TUJUAN LATIHAN
Tulislah lanjutan teks tentang penangkapan Pangeran Diponegoro oleh Belanda, dimulai sesudah kalimat terakhir yang ditampilkan.

KUTIPAN BACAAN
Cara licik dan tidak beretika Belanda demi menguatkan penjajahannya
ZONA PERANG (zonaperang.com) Pangeran Diponegoro, seorang keturunan Sultan Yogyakarta memulai perang melawan sultan yang berkuasa dan pemerintah kolonial Belanda.
Ditahan dengan cara tidak beradab
Dalam perjuangan lima tahun berikutnya dalam perang yang sangat menguras sumber daya kolonial Belanda di sebagian besar Jawa Tengah, lebih dari 200.000 tentara Jawa dan 15.000 tentara Belanda tewas.
Pada tanggal 28 Maret 1830, dengan sebagian besar pemimpin gerilya ditangkap, Bendara Pangeran Harya Dipanegara (11 November 1785 – 8 Januari 1855)diundang untuk datang ke rumah Letnan Jenderal Hendrik Merkus, Baron de Kock (25 May 1779 – 12 April 1845) di Magelang untuk merundingkan penghentian permusuhan dan jaminan keamanan perjalanan. Di sana, setelah tiga jam, sang Diponegoro ditangkap.lalu diasingkan ke Makassar, Sulawesi, di mana dia tinggal sampai wafatnya.
Sejarah Singkat
Museum Diponegoro Magelang ini adalah bekas kamar Pangeran Diponegoro, terletak di sayap kiri pendopo Karesidenan Kedu. Berdasarkan sejarah, di kamar ini juga, beliau ditangkap dengan licik oleh Belanda.
Bagaimana awal ceritanya hingga Diponegoro bisa ditangkap, adalah Kolonel Cleerens menemui beliau di daerah Remo, Bagelen, Purworejo, tanggal 16 Februari 1830. Tujuannya adalah untuk melakukan perundingan.

DAFTAR ENTRI
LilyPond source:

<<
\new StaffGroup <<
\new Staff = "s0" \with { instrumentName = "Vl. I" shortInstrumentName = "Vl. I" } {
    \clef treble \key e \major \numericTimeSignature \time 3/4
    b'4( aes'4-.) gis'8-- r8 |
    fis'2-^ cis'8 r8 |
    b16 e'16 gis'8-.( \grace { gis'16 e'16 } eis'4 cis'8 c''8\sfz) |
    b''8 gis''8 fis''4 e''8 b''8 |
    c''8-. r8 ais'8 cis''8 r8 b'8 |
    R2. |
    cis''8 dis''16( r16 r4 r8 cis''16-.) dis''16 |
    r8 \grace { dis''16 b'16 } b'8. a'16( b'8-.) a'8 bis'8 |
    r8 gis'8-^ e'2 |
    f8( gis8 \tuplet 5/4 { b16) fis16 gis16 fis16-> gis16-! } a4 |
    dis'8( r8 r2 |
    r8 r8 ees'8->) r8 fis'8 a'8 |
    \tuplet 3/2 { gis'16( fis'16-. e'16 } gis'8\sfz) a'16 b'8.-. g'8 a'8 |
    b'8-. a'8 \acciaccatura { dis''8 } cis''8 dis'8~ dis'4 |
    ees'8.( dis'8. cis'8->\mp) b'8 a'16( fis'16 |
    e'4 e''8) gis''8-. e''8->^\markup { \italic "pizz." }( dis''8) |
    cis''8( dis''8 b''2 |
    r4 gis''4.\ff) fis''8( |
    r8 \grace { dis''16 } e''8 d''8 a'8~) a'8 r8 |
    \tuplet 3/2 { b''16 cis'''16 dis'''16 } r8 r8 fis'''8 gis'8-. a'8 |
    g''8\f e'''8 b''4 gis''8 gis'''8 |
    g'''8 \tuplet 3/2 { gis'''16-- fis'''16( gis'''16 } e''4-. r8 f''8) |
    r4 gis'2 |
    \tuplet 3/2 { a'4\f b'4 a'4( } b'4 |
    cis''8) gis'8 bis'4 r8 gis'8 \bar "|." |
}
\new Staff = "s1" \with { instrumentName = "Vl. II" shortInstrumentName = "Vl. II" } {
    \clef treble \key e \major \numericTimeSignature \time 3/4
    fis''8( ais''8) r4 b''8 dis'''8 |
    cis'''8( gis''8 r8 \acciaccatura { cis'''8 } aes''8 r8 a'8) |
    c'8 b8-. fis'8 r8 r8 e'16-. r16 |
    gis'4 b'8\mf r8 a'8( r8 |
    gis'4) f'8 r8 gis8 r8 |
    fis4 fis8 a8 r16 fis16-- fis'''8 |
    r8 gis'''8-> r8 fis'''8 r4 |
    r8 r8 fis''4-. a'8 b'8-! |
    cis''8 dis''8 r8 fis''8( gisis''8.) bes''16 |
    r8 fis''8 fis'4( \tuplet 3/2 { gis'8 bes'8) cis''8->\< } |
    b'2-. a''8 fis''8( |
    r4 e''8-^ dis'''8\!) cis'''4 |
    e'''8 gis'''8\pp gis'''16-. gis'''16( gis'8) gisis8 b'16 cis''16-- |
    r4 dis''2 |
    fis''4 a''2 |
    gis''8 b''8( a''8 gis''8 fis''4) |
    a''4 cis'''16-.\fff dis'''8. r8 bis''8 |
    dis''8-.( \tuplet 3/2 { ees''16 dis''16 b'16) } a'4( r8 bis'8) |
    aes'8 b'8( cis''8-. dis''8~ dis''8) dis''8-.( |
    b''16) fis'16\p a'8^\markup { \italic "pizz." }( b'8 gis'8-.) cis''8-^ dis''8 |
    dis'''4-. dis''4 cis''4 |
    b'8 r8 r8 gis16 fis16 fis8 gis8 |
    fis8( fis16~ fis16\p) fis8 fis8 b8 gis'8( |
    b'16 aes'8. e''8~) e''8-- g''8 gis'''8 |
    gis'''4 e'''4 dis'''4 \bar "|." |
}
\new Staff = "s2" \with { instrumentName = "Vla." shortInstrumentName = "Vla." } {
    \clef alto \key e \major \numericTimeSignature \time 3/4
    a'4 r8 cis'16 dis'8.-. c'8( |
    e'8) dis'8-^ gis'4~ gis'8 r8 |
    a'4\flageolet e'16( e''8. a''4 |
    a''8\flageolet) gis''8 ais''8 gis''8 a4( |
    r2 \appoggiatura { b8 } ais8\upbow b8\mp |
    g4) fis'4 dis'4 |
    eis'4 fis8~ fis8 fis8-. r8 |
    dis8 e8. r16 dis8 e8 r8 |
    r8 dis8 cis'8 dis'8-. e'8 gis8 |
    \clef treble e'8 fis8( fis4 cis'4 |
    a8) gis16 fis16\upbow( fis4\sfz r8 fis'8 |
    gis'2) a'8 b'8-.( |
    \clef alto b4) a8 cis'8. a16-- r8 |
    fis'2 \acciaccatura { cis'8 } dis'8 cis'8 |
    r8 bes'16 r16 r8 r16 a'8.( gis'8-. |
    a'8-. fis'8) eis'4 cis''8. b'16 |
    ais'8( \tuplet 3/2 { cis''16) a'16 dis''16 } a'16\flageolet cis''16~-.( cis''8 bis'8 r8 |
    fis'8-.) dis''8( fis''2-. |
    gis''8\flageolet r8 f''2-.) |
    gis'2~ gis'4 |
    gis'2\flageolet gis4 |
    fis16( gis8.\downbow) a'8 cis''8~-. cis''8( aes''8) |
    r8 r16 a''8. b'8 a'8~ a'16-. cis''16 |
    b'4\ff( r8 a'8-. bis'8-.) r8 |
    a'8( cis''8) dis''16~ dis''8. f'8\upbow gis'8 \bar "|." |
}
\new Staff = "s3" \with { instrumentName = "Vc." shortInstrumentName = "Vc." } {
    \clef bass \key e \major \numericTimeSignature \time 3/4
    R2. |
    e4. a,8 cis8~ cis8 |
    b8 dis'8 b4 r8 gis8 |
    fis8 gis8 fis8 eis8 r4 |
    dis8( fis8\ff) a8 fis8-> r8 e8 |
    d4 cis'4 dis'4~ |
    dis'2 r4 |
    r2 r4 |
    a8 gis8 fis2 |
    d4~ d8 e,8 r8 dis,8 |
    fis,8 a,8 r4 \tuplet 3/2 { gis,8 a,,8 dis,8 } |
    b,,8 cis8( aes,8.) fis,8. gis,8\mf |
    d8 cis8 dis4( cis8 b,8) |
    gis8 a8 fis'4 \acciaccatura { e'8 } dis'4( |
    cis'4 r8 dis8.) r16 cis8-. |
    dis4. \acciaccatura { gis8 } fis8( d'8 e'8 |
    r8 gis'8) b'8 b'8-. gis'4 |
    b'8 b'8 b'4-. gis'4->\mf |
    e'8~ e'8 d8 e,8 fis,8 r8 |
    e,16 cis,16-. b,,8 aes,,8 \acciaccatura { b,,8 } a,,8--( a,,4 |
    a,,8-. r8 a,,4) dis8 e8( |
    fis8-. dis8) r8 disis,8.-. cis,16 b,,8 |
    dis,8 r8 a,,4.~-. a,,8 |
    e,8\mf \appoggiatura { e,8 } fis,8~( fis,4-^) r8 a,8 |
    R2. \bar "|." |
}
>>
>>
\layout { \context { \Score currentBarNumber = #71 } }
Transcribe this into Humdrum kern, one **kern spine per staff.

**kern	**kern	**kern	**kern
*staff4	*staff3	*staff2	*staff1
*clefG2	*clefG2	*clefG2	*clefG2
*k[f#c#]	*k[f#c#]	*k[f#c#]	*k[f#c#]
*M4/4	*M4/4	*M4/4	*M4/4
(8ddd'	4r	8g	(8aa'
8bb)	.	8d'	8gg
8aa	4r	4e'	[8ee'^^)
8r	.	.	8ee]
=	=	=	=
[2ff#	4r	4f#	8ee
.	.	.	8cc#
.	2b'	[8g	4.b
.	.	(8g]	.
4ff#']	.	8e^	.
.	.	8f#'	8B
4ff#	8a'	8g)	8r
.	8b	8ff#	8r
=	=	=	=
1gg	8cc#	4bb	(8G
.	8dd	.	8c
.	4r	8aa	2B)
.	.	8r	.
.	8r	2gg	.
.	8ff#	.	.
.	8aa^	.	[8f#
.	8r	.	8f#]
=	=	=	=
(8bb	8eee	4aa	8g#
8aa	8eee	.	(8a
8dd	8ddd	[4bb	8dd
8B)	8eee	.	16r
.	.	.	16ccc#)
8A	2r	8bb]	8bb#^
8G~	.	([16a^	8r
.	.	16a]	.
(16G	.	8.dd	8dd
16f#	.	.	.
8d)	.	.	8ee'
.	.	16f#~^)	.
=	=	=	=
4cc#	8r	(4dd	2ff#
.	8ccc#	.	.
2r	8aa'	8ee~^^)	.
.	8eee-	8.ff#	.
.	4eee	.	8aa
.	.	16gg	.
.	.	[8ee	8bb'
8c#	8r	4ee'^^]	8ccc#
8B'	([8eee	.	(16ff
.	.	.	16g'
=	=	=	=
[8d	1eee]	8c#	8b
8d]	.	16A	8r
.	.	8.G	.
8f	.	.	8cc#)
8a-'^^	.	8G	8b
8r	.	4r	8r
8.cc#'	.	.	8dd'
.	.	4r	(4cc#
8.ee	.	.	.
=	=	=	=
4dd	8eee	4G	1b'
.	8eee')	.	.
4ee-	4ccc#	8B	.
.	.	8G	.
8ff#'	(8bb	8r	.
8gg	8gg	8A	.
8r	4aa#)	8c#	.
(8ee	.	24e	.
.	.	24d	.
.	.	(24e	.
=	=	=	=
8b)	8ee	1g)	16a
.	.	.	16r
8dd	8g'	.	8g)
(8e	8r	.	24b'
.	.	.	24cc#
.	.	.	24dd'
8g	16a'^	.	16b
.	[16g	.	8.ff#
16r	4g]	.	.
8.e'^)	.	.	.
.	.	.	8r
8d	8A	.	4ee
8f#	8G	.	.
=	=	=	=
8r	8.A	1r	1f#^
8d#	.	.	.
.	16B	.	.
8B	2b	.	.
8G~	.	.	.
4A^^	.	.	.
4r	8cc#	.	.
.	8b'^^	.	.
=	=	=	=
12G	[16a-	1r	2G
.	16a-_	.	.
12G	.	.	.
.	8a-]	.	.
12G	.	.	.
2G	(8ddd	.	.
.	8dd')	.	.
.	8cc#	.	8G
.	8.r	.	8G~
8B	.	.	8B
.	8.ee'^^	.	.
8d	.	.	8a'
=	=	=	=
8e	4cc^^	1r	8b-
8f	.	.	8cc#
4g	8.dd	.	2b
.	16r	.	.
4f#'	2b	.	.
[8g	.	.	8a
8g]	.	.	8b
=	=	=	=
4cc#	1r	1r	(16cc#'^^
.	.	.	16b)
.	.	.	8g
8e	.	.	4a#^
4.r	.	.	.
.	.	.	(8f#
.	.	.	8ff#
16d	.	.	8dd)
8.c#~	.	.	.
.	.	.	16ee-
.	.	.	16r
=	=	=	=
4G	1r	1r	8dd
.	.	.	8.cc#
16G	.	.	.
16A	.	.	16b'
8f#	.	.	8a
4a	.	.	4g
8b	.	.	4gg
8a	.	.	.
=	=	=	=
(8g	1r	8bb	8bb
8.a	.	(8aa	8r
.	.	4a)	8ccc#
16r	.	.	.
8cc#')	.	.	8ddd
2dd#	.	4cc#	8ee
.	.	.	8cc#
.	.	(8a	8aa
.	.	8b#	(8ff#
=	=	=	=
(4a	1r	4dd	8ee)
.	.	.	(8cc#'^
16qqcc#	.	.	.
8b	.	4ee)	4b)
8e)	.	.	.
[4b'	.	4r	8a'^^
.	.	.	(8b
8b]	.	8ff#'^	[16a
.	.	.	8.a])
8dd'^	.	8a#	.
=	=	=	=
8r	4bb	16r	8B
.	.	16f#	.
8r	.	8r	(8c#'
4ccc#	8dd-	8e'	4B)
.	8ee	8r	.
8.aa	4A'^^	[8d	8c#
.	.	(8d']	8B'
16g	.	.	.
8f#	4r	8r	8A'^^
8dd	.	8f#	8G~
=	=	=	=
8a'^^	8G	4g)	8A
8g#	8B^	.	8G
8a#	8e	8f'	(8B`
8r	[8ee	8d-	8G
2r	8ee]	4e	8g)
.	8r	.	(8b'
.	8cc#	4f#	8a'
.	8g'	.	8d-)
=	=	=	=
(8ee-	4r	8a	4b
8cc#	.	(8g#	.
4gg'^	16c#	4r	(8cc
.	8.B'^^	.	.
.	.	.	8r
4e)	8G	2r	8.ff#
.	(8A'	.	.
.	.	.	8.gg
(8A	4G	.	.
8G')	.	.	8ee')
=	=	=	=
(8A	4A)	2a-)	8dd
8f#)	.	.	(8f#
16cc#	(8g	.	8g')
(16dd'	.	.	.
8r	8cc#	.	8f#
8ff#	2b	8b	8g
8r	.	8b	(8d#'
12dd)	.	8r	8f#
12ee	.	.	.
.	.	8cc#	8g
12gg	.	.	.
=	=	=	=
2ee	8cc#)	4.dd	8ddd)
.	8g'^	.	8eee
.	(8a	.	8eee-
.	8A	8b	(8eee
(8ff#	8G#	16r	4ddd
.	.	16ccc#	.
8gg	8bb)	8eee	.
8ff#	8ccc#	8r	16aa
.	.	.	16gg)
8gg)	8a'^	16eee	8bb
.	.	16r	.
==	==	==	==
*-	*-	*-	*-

JAWABAN TUGAS
Alasan dilakukannya perundingan tersebut, tentunya untuk memberikan keuntungan pada pihak Belanda, karena selama lima tahun belum mampu menjatuhkan Diponegoro. Pada 28 Maret 1830, Pangeran Diponegoro beserta laskarnya setuju untuk bertemu dengan Letnan Gubernur Jend. Markus de Kock.
Pihak Belanda mengajukan permintaan untuk menghentikan perang, namun ditolak langsung oleh Pangeran Diponegoro, dan ternyata pihak Belanda telah mempersiapkan untuk melakukan penyergapan secara langsung.
Misi penyergapan tersebut dipimpin oleh Kolonel Du Perron. Pangeran Diponegoro dan pengikut laskarnya akhirnya dilumpuhkan. Selanjutnya beliau diasingkan di daerah Ungaran dan dibawa ke Karesidenan Semarang.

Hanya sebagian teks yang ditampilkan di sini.